Martin Hastings, remaining all his life in utter ignorance of the showy uses of wealth and looking on it with the eyes of a farm hand, had remained the enriched man of the lower classes, at heart a member of his original class to the end. The effect of this upon Jane had been to keep in check all the showy and arrogant, all the upper class, tendencies which education and travel among the upper classes of the East and of Europe had implanted in her. So long as plain old Martin lived, she could not FEEL the position she had—or, rather, would some day have—in the modern social system. But just as soon as he passed away, just as soon as she became a great heiress, actually in possession of that which made the world adore, that which would buy servility, flattery, awe—just so soon did she begin to be an upper-class lady.

She had acquired a superficial knowledge of business—enough to enable her to understand what the various items in the long, long schedule of her holdings meant. Symbols of her importance, of her power. She had studied the "great ladies" she had met in her travels and visitings. She had been impressed by the charm of the artistic, carefully cultivated air of simplicity and equality affected by the greatest of these great ladies as those born to wealth and position. To be gentle and natural, to be gracious—that was the "proper thing." So, she now adopted a manner that was if anything too kindly. Her pose, her mask, behind which she was concealing her swollen and still swelling pride and sense of superiority, as yet fitted badly. She "overacted," as youth is apt to do. She would have given a shrewd observer—one not dazzled by her wealth beyond the power of clear sight—the impression that she was pitying the rest of mankind, much as we all pity and forbear with a hopeless cripple.

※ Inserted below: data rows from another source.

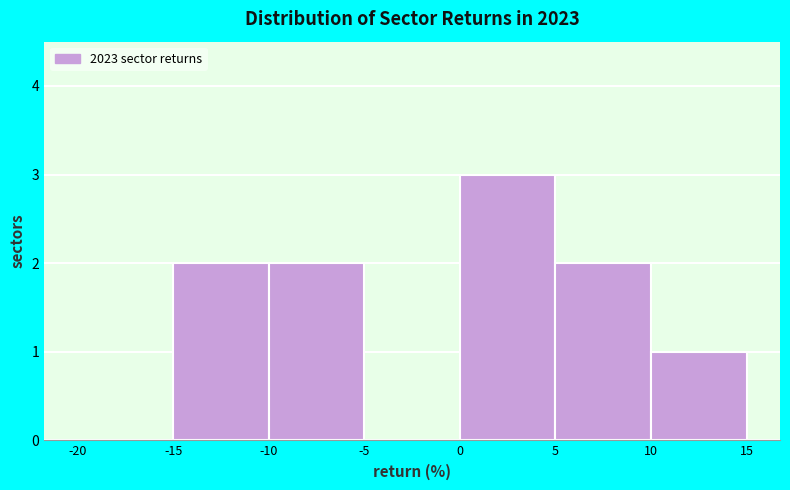

Reading left to right, transcribe this chart: for each bar, give the range it covers on the x-axis and its height. The values are not printed on the chart, so give them approximately, as read against the axis.

-20 to -15: 0
-15 to -10: 2
-10 to -5: 2
-5 to 0: 0
0 to 5: 3
5 to 10: 2
10 to 15: 1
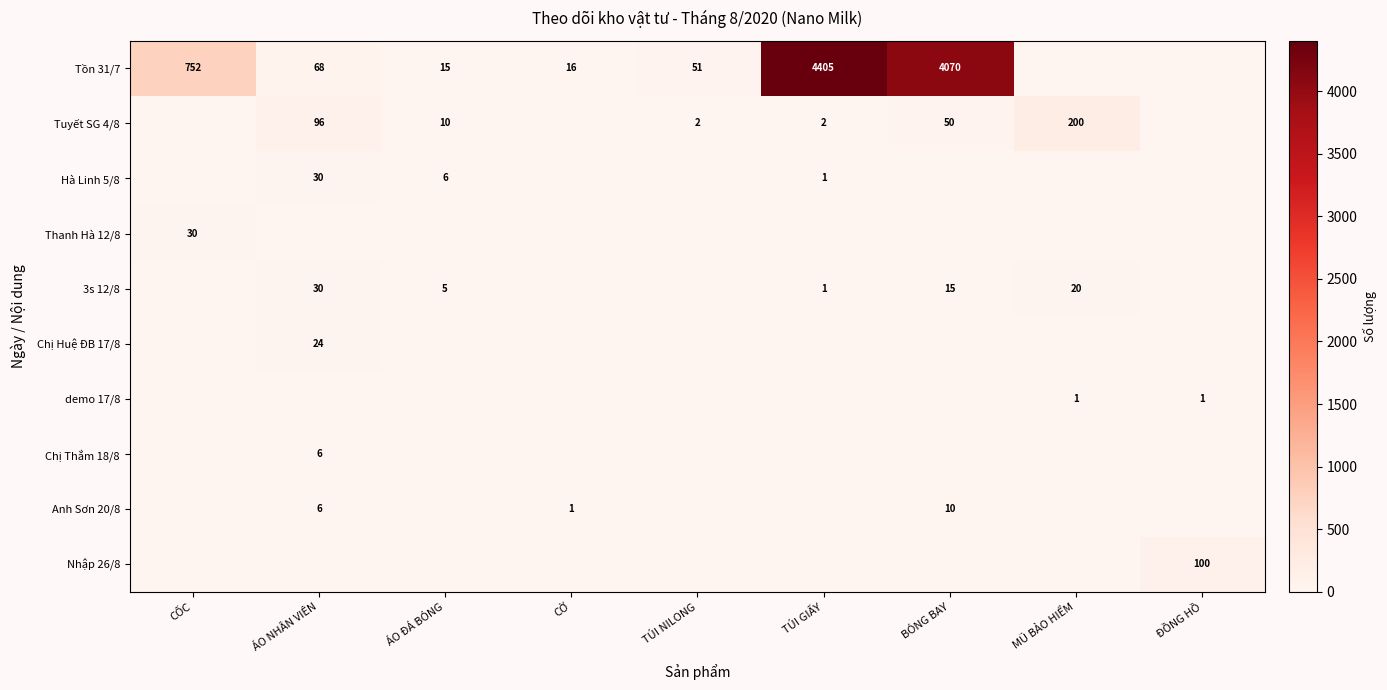

True or false: Thanh Hà 12/8 has a value of 41 at CỐC.

False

But the average observer would simply have said: "What a sweet, natural girl, so unspoiled by her wealth!"—just as the hopeless cripple says, "What a polite person," as he gets the benefit of effusive good manners that would, if he were shrewd, painfully remind him that he was an unfortunate creature.

Of all the weeds that infest the human garden snobbishness, the commonest, is the most prolific, and it is a mighty cross breeder, too—modifying every flower in the garden, changing colors from rich to glaring, changing odors from perfumes to sickening-sweet or to stenches. The dead hands of Martin Hastings scattered showers of shining gold upon his daughter's garden; and from these seeds was springing a heavy crop of that most prolific of weeds.

She was beginning to resent Charlton's manner—bluff, unceremonious, candid, at times rude. He treated women exactly as he treated men, and he treated all men as intimates, free and easy fellow travelers afoot upon a dusty, vulgar highway. She had found charm in that manner, so natural to the man of no pretense, of splendid physical proportions, of the health of a fine tree. She was beginning to get into the state of mind at which practically all very rich people in a civilized society sooner or later arrive—a state of mind that makes it impossible for any to live with or near them except hirelings and dependents. The habit of power of any kind breeds intolerance of equality of level intercourse. This is held in check, often held entirely in check, where the power is based upon mental superiority; for the very superiority of the mind keeps alive the sense of humor and the sense of proportion. Not so the habit of money power. For money power is brutal, mindless. And as it is the only real power in any and all aristocracies, aristocracies are inevitably brutal and brutalizing.

If Jane had been poor, or had remained a few years longer—until her character was better set—under the restraining influence of her unfrilled and unfrillable father, her passion for power, for superiority would probably have impelled her to develop her mind into a source of power and position. Fate abruptly gave her the speediest and easiest means to power known in our plutocratic civilization. She would have had to be superhuman in beauty of character or a genius in mind to have rejected the short and easy way to her goal and struggled on in the long and hard—and doubtful—way.

She did not herself appreciate the change within herself. She fancied she was still what she had been two weeks before. For as yet nothing had occurred to enable her to realize her changed direction, her changed view of life. Thus, she was still thinking of Victor Dorn as she had thought of him; and she was impatient to see him. She was now free FREE! She could, without consulting anybody, have what she wanted. And she wanted Victor Dorn.

She had dropped from her horse and with her arm through the bridle was strolling along one of the quieter roads which Victor often took in his rambles. It was a tonic October day, with floods of sunshine upon the gorgeous autumnal foliage, never more gorgeous than in that fall of the happiest alternations of frost and warmth. She heard the pleasant rustle of quick steps in the fallen leaves that carpeted the byroad. She knew it was he before she glanced; and his first view of her face was of its beauty enhanced by a color as delicate and charming as that in the leaves about them.

She looked at his hands in which he was holding something half concealed. "What is it?" she said, to cover her agitation.

He opened his hands a little wider. "A bird," said he. "Some hunter has broken its wing. I'm taking it to Charlton for repairs and a fair start for its winter down South."